Gone but not forgotten: The sprawling General Improvement Fund scandal that landed five former Arkansas legislators in prison, home detention or awaiting sentencing for taking payments from a beneficiary of state dollars that they helped obtain.
The legislative felons by name: Jonathan Woods (in prison); Micah Neal (home detention completed, and Jeremy Hutchinson, Eddie Cooper and Henry Wilkins IV (all have entered guilty pleas with sentencing delayed.)
Delayed sentencing, years after the pleas by the former legislators and others, is likely the result of keeping them handy to testify as expected in the last big trial scheduled for Oct. 22 in Springfield, Mo. This is the trial of Tom and Bontiea Goss, formerly the leaders of Soringfield-based Preferred Family Healthcare, which raked in tens of millions in Medicaid and other government money in multiple states, including Arkansas for various services, often related to behavioral health. It was aided in receiving state money and other beneficial treatment by legislators who’ve pleaded guilty to taking kickbacks, illegal campaign contributions, World Series tickets and other favors in return.
Lawyers for the Gosses have been battling the charges since they were indicted more than three years ago, in March 2019.

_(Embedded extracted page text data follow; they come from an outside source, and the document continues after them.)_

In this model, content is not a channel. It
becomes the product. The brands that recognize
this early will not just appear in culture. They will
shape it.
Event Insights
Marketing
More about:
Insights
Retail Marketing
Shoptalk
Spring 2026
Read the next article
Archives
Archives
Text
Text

A flurry of court filings this week indicates the fight is still on and, so far, the Gosses are losing. The Gosses’ lawyers filed a batch of motions objecting to a federal magistrate’s recent refusal to dismiss charges against them based on a variety of legal arguments, such as the failure of the prosecutors to disclose certain information and improper use of Grand Jury material.
One objection is of particular interest, because it goes to the heart of the legislative bribery allegations related to the General Improvement Fund, particularly payments to Jonathan Woods, Jeremy Hutchinson and Henry Wilkins, all then senators, funneled through lobbyist Rusty Cranford, who has also pleaded guilty and is now serving a prison sentence at home thanks to a pandemic-related release from prison.
The key argument:
No matter if a district or an agency distributed it, individual legislators lacked any legal authority to decide who ultimately received GIF or how much they received. Like anyone else, the legislators could support applications; nothing more. The authority to choose which applicants received funds from GIF, and how much they received, rested with the district or agency tasked with allocating the funds.

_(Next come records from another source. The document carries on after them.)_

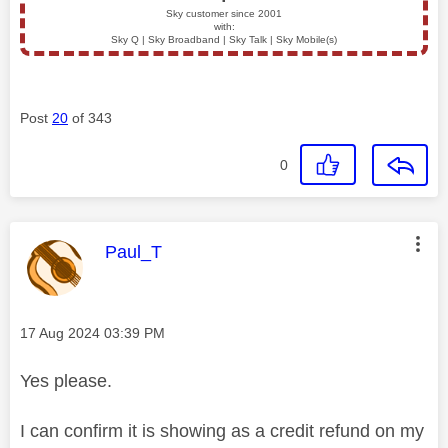
▪️
Sky customer since 2001
with:
Sky Q | Sky Broadband | Sky Talk | Sky Mobile(s)
Post
20
of 343
0
This message was authored by:
Paul_T
Message posted on
‎17 Aug 2024
03:39 PM
Yes please.
I can confirm it is showing as a credit refund on my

The magistrate didn’t buy it, seeing the distribution of money by state agencies — a division of Human Services or economic development districts — related to the state itself. In practice, we know that the legislators’ recommendations were effectively binding on the state agencies.

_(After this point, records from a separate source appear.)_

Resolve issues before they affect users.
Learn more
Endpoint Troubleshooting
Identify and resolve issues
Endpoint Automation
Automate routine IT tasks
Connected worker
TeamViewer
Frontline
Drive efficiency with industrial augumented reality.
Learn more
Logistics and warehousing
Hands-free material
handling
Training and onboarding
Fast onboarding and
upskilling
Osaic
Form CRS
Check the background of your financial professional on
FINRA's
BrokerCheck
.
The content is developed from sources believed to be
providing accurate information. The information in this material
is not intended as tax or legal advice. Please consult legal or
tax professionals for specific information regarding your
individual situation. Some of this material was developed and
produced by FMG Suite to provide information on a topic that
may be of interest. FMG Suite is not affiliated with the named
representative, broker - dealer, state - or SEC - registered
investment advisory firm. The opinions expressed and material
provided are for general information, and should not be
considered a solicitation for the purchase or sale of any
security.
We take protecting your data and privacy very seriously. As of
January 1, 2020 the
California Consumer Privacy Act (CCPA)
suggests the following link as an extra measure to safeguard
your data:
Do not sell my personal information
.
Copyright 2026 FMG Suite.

The Gosses’ motion argues that mere recommendations by legislators on the spending of money that eventually reached the Gosses’ businesses didn’t constitute an “official act” as the bribery statute requires. Also, it argues, that the benefits legislators received didn’t come until after certain official acts, such as voting on legislation. The motion argues:
To show that a thing of value was promised or given to an official in exchange for an official act, the alleged offer or gift must occur before the official performed that act.
They contend, too, that a Virginia case provides that the government must prove a specific quid pro quo — payment for a specific act, to sustain the charges over the bribes.
It is not enough to allege a legislator agreed to take beneficial action; the agreement must identify the precise “question or matter” that the legislator agreed to influence.
These arguments have been made with varying degrees of success in courts around the country trying public officials on bribery charges. So far, however, no headway for the Gosses in Missouri. Noted by an Arkansas lawyer: Some relevant favorable comment was made in this case in state court in Arkansas related to expenditures on Preferred Family Healthcare.